The task: Set every entry below down once more, exactly as it stands, without images.

[Saved entries]
Start of Block
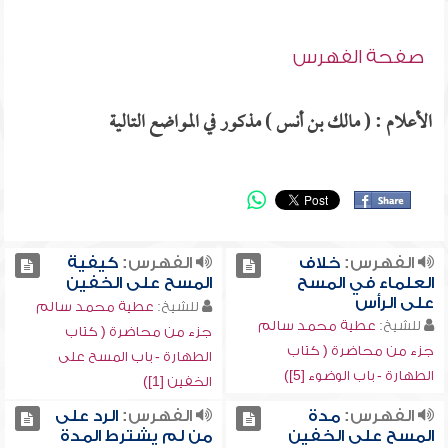
صفحة الفهرس
الأعلام : ( مالك بن أنس ) مذكور في المواضع التالية
الفهرس:
خلاف
الفهرس:
كيفية
العلماء في المسح
المسح على الخفين
على الرأس
للشيخ:
عطية محمد سالم
للشيخ:
عطية محمد سالم
جزء من محاضرة ( كتاب
جزء من محاضرة ( كتاب
الطهارة - باب المسح على
الطهارة - باب الوضوء [5])
الخفين [1])
الفهرس:
مدة
الفهرس:
الرد على
المسح على الخفين
من لم يشترط المدة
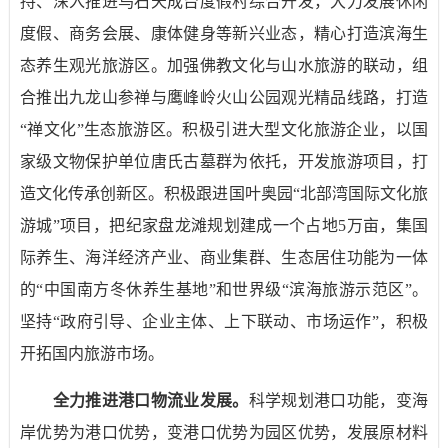
持、深入推进乌石天成台度假村综合开发，大力发展休闲
度假、商务会展、康体健身等新兴业态，精心打造滨海生
态养生观光旅游区。加强佛教文化与山水旅游的联动，组
合推出九龙山参禅与鹰峰岭火山公园观光精品线路，打造
“禅文化”生态旅游区。积极引进大型文化旅游企业，以国
家级文物保护单位唐氏古墓群为依托，开发旅游项目，打
造文化传承创新区。积极跟进国叶奥园“北部湾国际文化旅
游城”项目，把纪家盘龙滩规划建成一个占地
5
万亩，集国
际养生、海洋经济产业、商业集群、生态居住功能为一体
的“中国南方冬休养生基地”和世界级“滨海旅游示范区”。
坚持“政府引导、企业主体、上下联动、市场运作”，积极
开拓国内旅游市场。
全力推进港口物流业发展。
科学规划港口功能，变海
岸优势为港口优势，变港口优势为园区优势，发展原材料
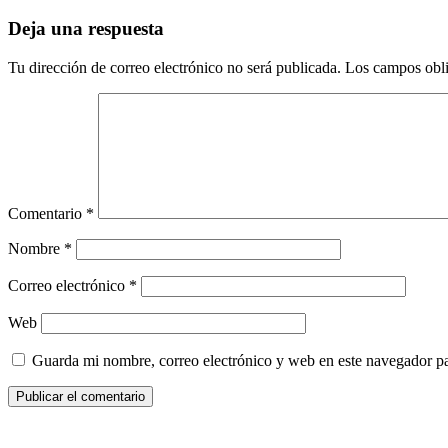
Deja una respuesta
Tu dirección de correo electrónico no será publicada.
Los campos obli
Comentario
*
Nombre
*
Correo electrónico
*
Web
Guarda mi nombre, correo electrónico y web en este navegador p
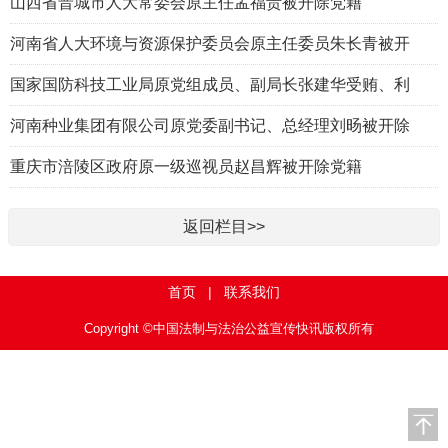
山西省晋城市人大常委会原主任孟福贵被开除党籍
河南省人大环境与资源保护委员会原主任委员朱长青被开
国家国防科技工业局原党组成员、副局长张建华受贿、利
河南种业集团有限公司原党委副书记、总经理刘旸被开除
重庆市涪陵区政府原一级巡视员赵昌辉被开除党籍
返回栏目>>
首页
|
联系我们
Copyright ©中国法制与法治公益宣传快讯版权所有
End of Block
Answer to this problem:
صفحة الفهرس
الأعلام : ( مالك بن أنس ) مذكور في المواضع التالية
الفهرس:
خلاف
الفهرس:
كيفية
العلماء في المسح
المسح على الخفين
على الرأس
للشيخ:
عطية محمد سالم
للشيخ:
عطية محمد سالم
جزء من محاضرة ( كتاب
جزء من محاضرة ( كتاب
الطهارة - باب المسح على
الطهارة - باب الوضوء [5])
الخفين [1])
الفهرس:
مدة
الفهرس:
الرد على
المسح على الخفين
من لم يشترط المدة
持、深入推进乌石天成台度假村综合开发，大力发展休闲
度假、商务会展、康体健身等新兴业态，精心打造滨海生
态养生观光旅游区。加强佛教文化与山水旅游的联动，组
合推出九龙山参禅与鹰峰岭火山公园观光精品线路，打造
“禅文化”生态旅游区。积极引进大型文化旅游企业，以国
家级文物保护单位唐氏古墓群为依托，开发旅游项目，打
造文化传承创新区。积极跟进国叶奥园“北部湾国际文化旅
游城”项目，把纪家盘龙滩规划建成一个占地
5
万亩，集国
际养生、海洋经济产业、商业集群、生态居住功能为一体
的“中国南方冬休养生基地”和世界级“滨海旅游示范区”。
坚持“政府引导、企业主体、上下联动、市场运作”，积极
开拓国内旅游市场。
全力推进港口物流业发展。
科学规划港口功能，变海
岸优势为港口优势，变港口优势为园区优势，发展原材料
Deja una respuesta
Tu dirección de correo electrónico no será publicada.
Los campos obli
Comentario
*
Nombre
*
Correo electrónico
*
Web
Guarda mi nombre, correo electrónico y web en este navegador p
山西省晋城市人大常委会原主任孟福贵被开除党籍
河南省人大环境与资源保护委员会原主任委员朱长青被开
国家国防科技工业局原党组成员、副局长张建华受贿、利
河南种业集团有限公司原党委副书记、总经理刘旸被开除
重庆市涪陵区政府原一级巡视员赵昌辉被开除党籍
返回栏目>>
首页
|
联系我们
Copyright ©中国法制与法治公益宣传快讯版权所有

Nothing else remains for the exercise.